___ KUTIPAN SUMBER ___
Inovasi start-up di Uganda, produksi rambut tiruan dari serat pisang
Saat berkunjung ke pertanian lokal ketika bekerja dengan lembaga pembangunan USAID, pengusaha Uganda Juliet Tumusiime menyadari bahwa sejumlah besar batang pisang sisa dari budidaya pisang dan dibuang begitu saja. Saat mencari cara untuk memanfaatkan limbah, dia menemukan ide bisnis inovatif.
Hampir satu dekade kemudian, kini berusia 42 tahun, Tumusiime adalah kepala eksekutif dan salah satu pendiri Cheveux Organique, yang memproduksi rambut yang terbuat dari serat pisang sebagai alternatif ekstensi sintetis.
Tren fesyen di kalangan generasi muda dan meningkatnya daya beli telah meningkatkan pasar ekstensi rambut dan wig di Afrika dan Timur Tengah, yang diperkirakan bernilai US$710 juta pada tahun 2028, menurut Research and Markets.
___ DATA ___
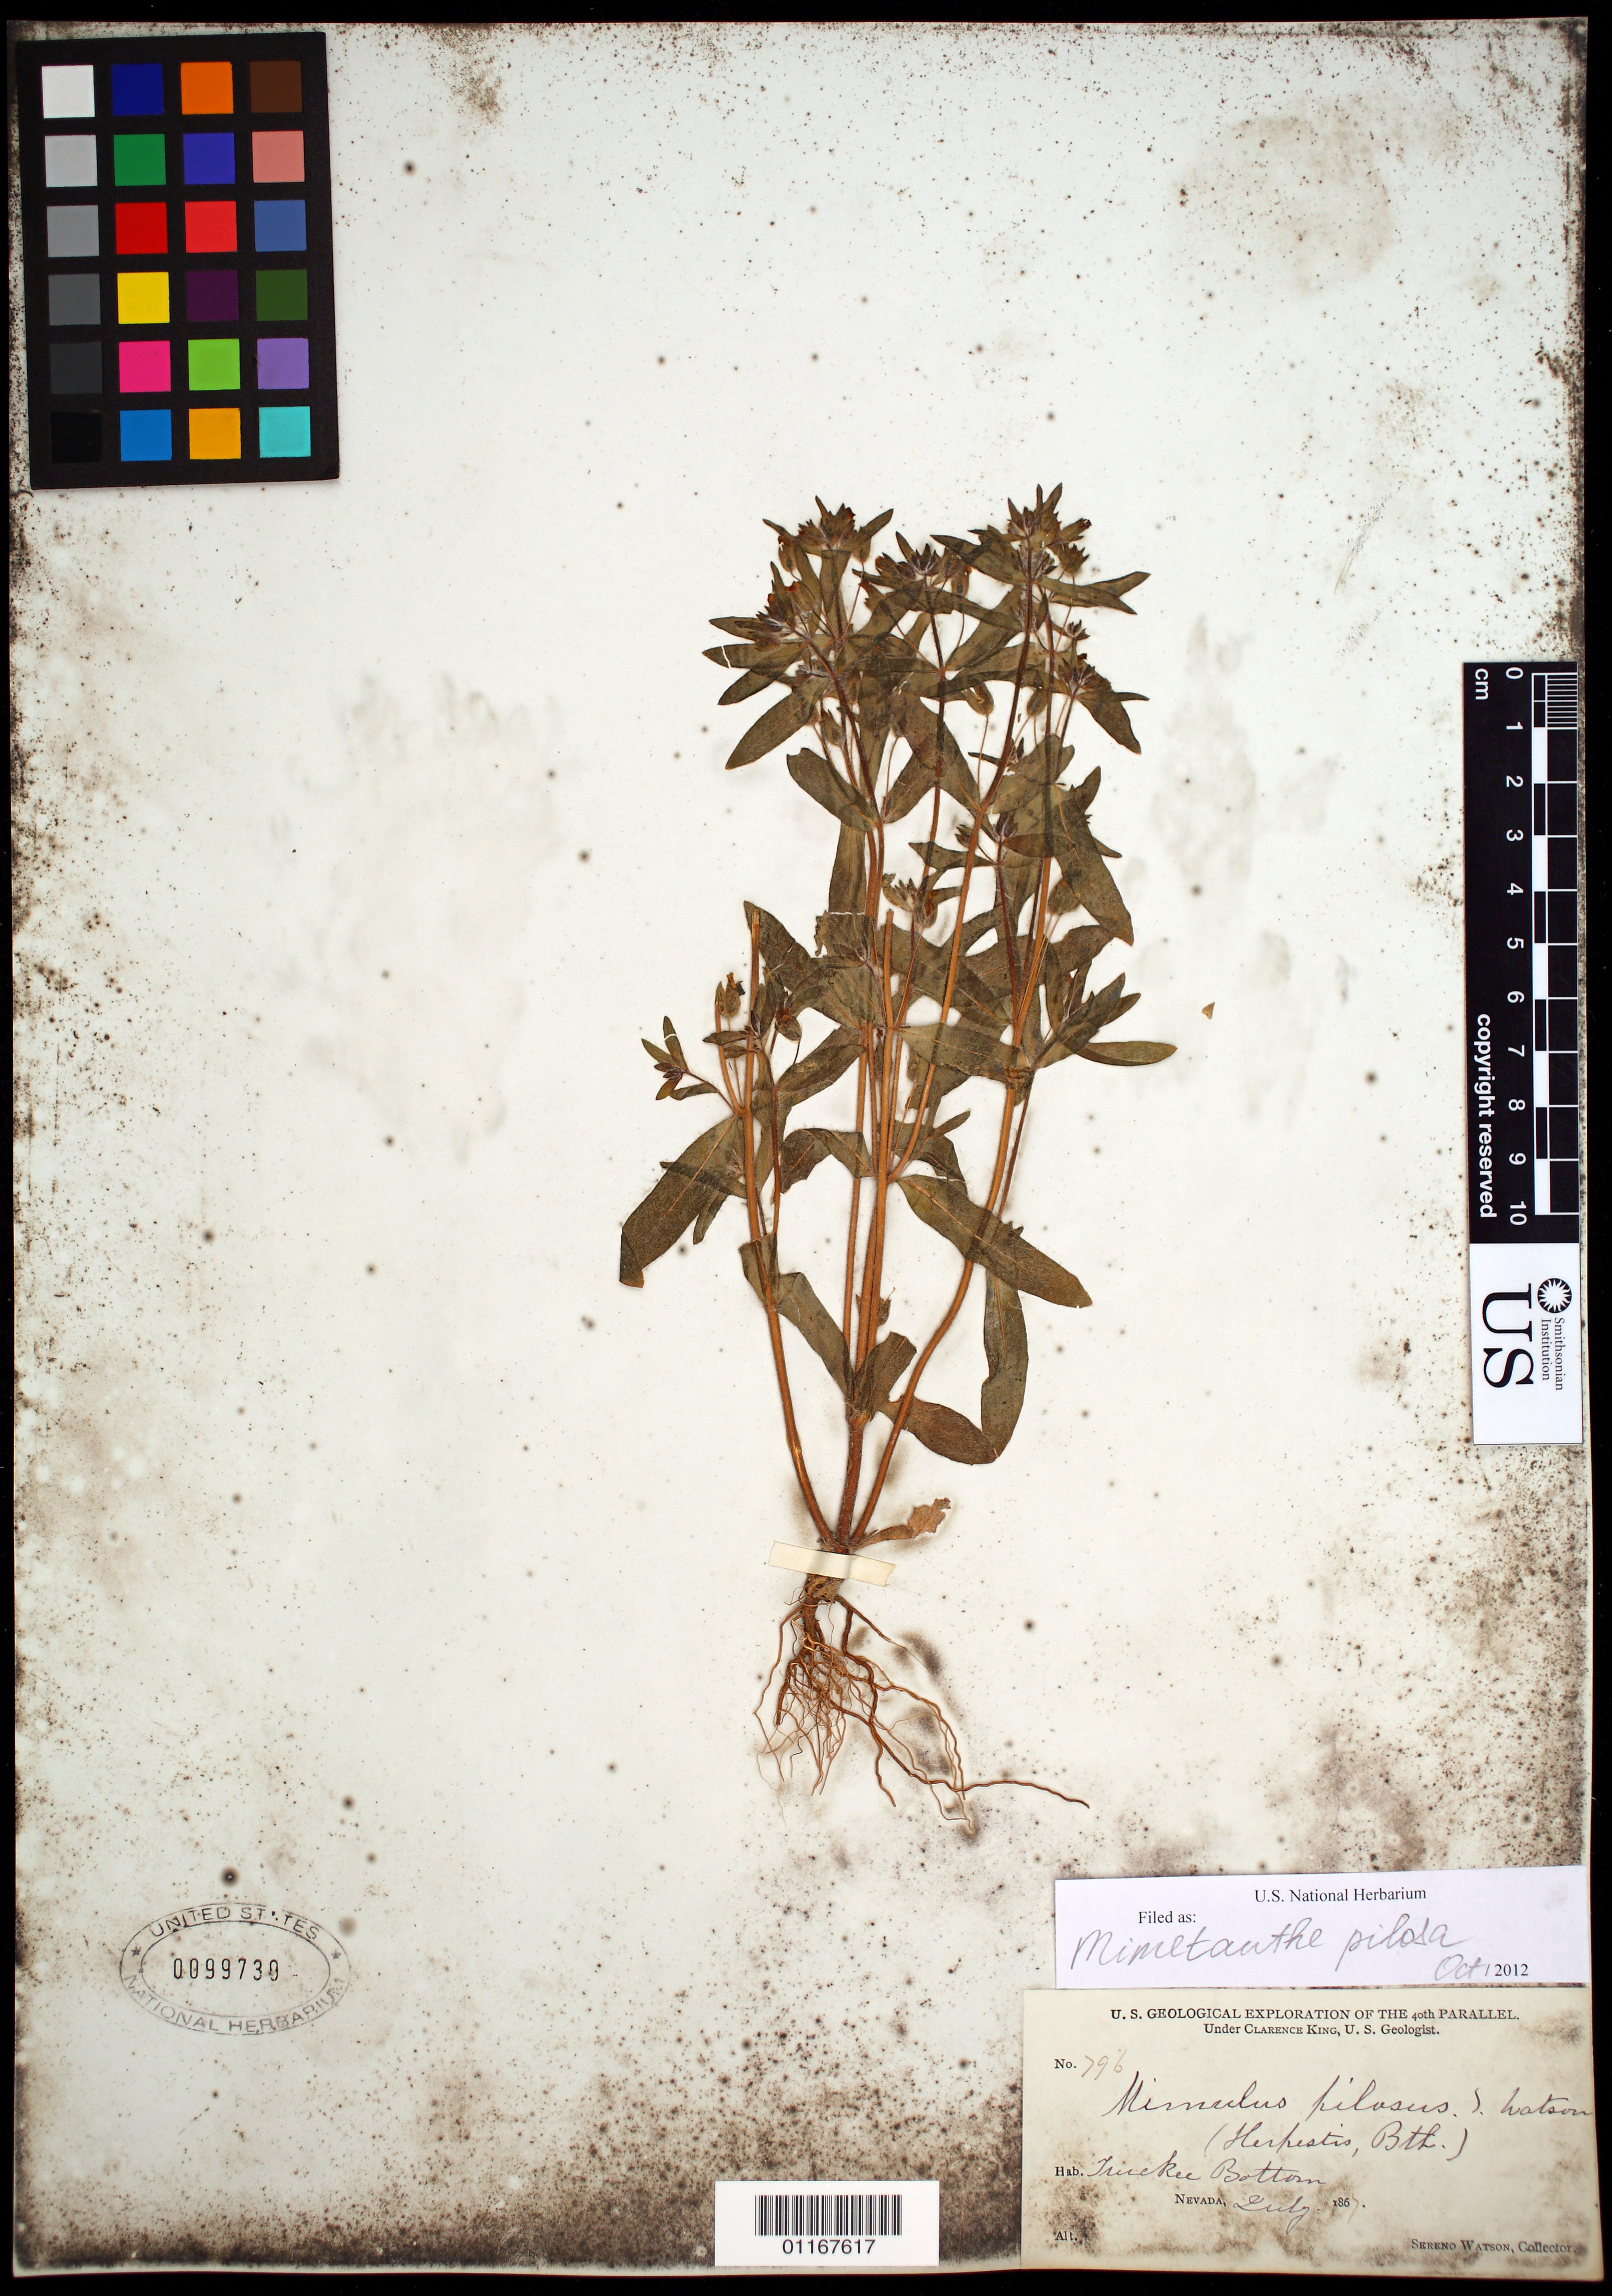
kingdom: Plantae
___
#### TANTANGAN
1. Tulis kembali bagian teks tentang rambut serat pisang dari "Tren fesyen di" sampai "Research and Markets.", dan ganti "generasi muda" dengan "anak muda".
2. Teruskan teks tentang rambut serat pisang mulai dari tempat teks itu berhenti.
Daftar tersebut diambil dari sumber yang berbeda dengan teks tentang rambut serat pisang.

#### JAWABAN LATIHAN
1.
Tren fesyen di kalangan anak muda dan meningkatnya daya beli telah meningkatkan pasar ekstensi rambut dan wig di Afrika dan Timur Tengah, yang diperkirakan bernilai US$710 juta pada tahun 2028, menurut Research and Markets.

2.
Ekstensi biasanya terbuat dari rambut manusia, atau bahan sintetis seperti nilon, poliester, akrilik, dan PVC. Bahan sintetis sangat populer di Uganda karena harganya jauh lebih murah, namun tidak dapat terurai secara hayati atau mudah didaur ulang. Beberapa orang mengeluh bahwa rambut sintetis dapat mengiritasi kulit kepala mereka dan sebuah penelitian terhadap rambut sintetis di Nigeria menemukan adanya logam berat dan bahan kimia yang berpotensi membahayakan.
“Saya telah berbicara dengan teman, kolega, baik pria maupun wanita, dan menanyakan cara mereka membuang rambut saat dicabut,” kata Tumusiime. “Sering kali hanya dibuang begitu saja ke tempat sampah. Tingkat kesadarannya sangat rendah - kebanyakan orang tidak menyadari bahwa mereka memakai plastik di kepala yang dapat mengiritasi kulit dan menyebabkan polusi.
“Misi kami adalah mentransformasi industri kecantikan dengan memberikan alternatif yang bermanfaat bagi kesehatan dan lingkungan. Kami ingin memberdayakan perempuan untuk mengambil keputusan berdasarkan informasi mengenai jenis rambut yang mereka gunakan dan apa yang terbaik untuk mereka.”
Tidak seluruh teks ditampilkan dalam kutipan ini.